Other notable accomplishments from the Lapchick file:

  • Helped found the Center for the Study of Sport in Society in 1984 at Northeastern University. He served as director for 17 years and is now the director emeritus. The Center has attracted national attention to its pioneering efforts to ensure the education of athletes from junior high school through the professional ranks. The Centers Project TEAMWORK was called Americas most successful violence prevention program by public opinion analyst Lou Harris. It won the Peter F. Drucker Foundation Award as the nations most innovative non-profit program and was named by the Clinton Administration as a model for violence prevention. The Centers MVP gender violence prevention program has been so successful with college and high school athletes that the United States Marine Corps adopted it in 1997. Athletes in Service to America, funded by AmeriCorps, combines the efforts of Project TEAMWORK and MVP in five cities across the nation.

  • Was the American leader of the international campaign to boycott South Africa in sport for more than 20 years. In 1993, the Center launched TEAMWORK-South Africa, a program designed to use sports to help improve race relations and help with sports development in post-apartheid South Africa. He was among 200 guests specially invited to Nelson Mandelas inauguration.

  • A prolific writer who 13th book was published at the end of 2007. Lapchick is a regular columnist for ESPN.com and The Sports Business Journal, and a regular contributor to the op-ed page of the Orlando Sentinel. He has written more than 450 articles and has given more than 2,700 public speeches.

  • Considered among the nations experts on sport and social issues, Lapchick has appeared numerous times on Nightline, Good Morning America, Face The Nation, The Today Show, ABC World News, NBC Nightly News, the CBS Evening News, CNN and ESPN.

  • Consults with companies as an expert on both managing diversity and building community relations through service programs addressing the social needs of youth. He has a special expertise on Africa and South Africa. He has made 30 trips to Africa and African Studies was at the core of his Ph.D. work.

  • Before joining Northeastern, was an Associate Professor of Political Science at Virginia Wesleyan College from 1970 through 1978 and a Senior Liaison Officer at the United Nations between 1978 through1984.

Honors and Awards

  • Named both the Central Florida Public Citizen of the Year and the Florida Public Citizen of the Year by the National Association of Social Workers in 2006.

  • Inducted into the Sports Hall of Fame of the Commonwealth Nations in 1999 in the category of Humanitarian along with Arthur Ashe and Nelson Mandela and received the Ralph Bunche International Peace Award.

  • Joined Muhammad Ali, Jackie Robinson, Arthur Ashe and Wilma Rudolph in the Sport in Society Hall of Fame in 2004.

  • Won the Wendell Scott Pioneer Award in 2004 for leadership in advancing people of color in the motor sports industry, the Diversity Leadership Award at the 2003 Literacy Classic, the Jean Mayer Global Citizenship Award from Tufts University in 2000.
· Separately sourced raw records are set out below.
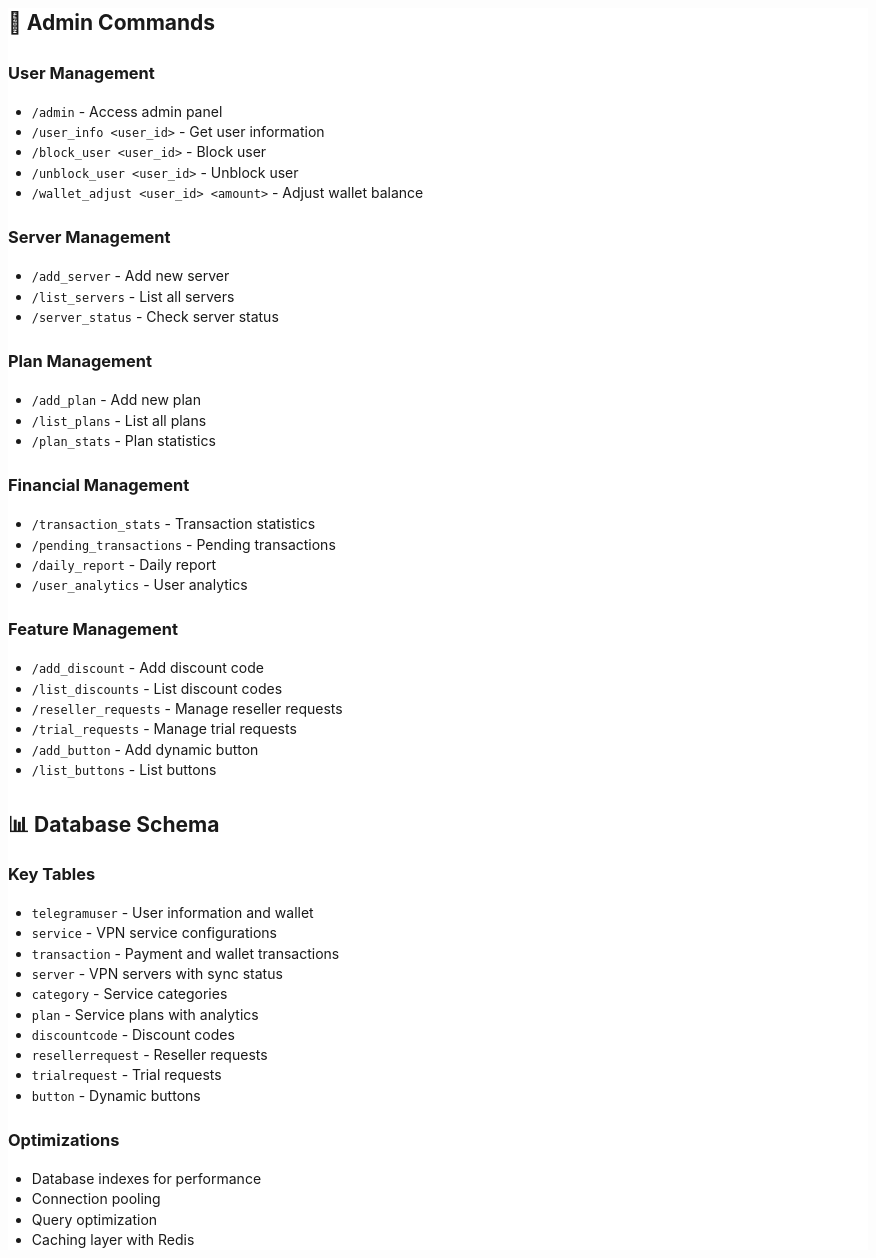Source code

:## 🔧 Admin Commands

### User Management
- `/admin` - Access admin panel
- `/user_info <user_id>` - Get user information
- `/block_user <user_id>` - Block user
- `/unblock_user <user_id>` - Unblock user
- `/wallet_adjust <user_id> <amount>` - Adjust wallet balance

### Server Management
- `/add_server` - Add new server
- `/list_servers` - List all servers
- `/server_status` - Check server status

### Plan Management
- `/add_plan` - Add new plan
- `/list_plans` - List all plans
- `/plan_stats` - Plan statistics

### Financial Management
- `/transaction_stats` - Transaction statistics
- `/pending_transactions` - Pending transactions
- `/daily_report` - Daily report
- `/user_analytics` - User analytics

### Feature Management
- `/add_discount` - Add discount code
- `/list_discounts` - List discount codes
- `/reseller_requests` - Manage reseller requests
- `/trial_requests` - Manage trial requests
- `/add_button` - Add dynamic button
- `/list_buttons` - List buttons

## 📊 Database Schema

### Key Tables
- `telegramuser` - User information and wallet
- `service` - VPN service configurations
- `transaction` - Payment and wallet transactions
- `server` - VPN servers with sync status
- `category` - Service categories
- `plan` - Service plans with analytics
- `discountcode` - Discount codes
- `resellerrequest` - Reseller requests
- `trialrequest` - Trial requests
- `button` - Dynamic buttons

### Optimizations
- Database indexes for performance
- Connection pooling
- Query optimization
- Caching layer with Redis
  • Received the Hero Among Us Award from the Boston Celtics in 1999 and was named as the Martin Luther King, Rosa Parks, Cesar Chavez Fellow by the State of Michigan in 1998.
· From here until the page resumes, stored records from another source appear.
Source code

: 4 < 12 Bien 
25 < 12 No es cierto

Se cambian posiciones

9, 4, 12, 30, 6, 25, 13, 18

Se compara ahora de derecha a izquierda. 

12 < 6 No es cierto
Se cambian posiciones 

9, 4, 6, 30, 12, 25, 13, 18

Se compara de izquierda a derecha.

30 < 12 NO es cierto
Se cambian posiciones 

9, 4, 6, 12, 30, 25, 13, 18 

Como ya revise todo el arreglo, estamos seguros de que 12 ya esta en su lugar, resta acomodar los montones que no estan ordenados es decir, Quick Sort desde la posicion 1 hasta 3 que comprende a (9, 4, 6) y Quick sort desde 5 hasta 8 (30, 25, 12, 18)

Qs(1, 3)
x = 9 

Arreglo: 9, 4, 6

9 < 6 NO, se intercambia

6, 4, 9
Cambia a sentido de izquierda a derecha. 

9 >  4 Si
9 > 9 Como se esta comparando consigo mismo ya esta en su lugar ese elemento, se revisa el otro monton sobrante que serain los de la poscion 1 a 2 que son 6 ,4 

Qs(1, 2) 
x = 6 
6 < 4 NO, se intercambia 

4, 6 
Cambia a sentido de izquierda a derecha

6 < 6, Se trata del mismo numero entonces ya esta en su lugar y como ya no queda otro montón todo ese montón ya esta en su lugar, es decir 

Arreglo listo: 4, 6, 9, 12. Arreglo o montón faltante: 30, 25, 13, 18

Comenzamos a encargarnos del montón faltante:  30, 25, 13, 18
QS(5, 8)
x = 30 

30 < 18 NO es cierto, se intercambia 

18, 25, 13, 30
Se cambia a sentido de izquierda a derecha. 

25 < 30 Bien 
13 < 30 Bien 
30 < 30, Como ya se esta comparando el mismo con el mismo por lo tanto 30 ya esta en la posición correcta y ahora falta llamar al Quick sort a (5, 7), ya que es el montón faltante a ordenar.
  • Winner of the Arthur Ashe Voice of Conscience Award, Womens Sports Foundation Presidents Award for work toward the development of women's sports and named as the Boston Celtics Man of the Year, all in 1997.
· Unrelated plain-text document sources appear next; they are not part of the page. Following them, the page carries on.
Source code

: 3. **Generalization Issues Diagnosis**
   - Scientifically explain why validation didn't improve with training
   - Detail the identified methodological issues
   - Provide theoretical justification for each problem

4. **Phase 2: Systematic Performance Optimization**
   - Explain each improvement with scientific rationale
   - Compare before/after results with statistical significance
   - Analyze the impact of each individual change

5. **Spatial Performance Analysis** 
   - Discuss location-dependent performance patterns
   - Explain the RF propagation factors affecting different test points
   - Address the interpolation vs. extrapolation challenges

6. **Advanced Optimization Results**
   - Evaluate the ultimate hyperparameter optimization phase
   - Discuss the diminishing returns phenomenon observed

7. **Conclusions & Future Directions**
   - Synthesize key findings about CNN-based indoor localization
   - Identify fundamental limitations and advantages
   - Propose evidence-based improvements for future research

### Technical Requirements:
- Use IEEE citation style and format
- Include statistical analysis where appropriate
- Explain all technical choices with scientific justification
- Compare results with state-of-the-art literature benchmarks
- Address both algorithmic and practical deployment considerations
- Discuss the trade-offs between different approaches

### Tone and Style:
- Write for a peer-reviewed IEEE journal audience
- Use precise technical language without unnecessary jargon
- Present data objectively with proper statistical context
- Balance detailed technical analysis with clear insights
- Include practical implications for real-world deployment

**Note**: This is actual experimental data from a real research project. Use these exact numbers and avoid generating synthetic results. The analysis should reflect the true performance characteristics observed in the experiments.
  • Received the first Distinguished American in Service of Our Children award from the National Association of Elementary School Principals in 1995.

  • Recipient of eight honorary degrees, and in 1993 was named outstanding alumnus at the University of Denver where he got his Ph.D. in international race relations in 1973. Lapchick received a B.A. from St. Johns University in 1967 and an honorary degree from St. Johns in 2001.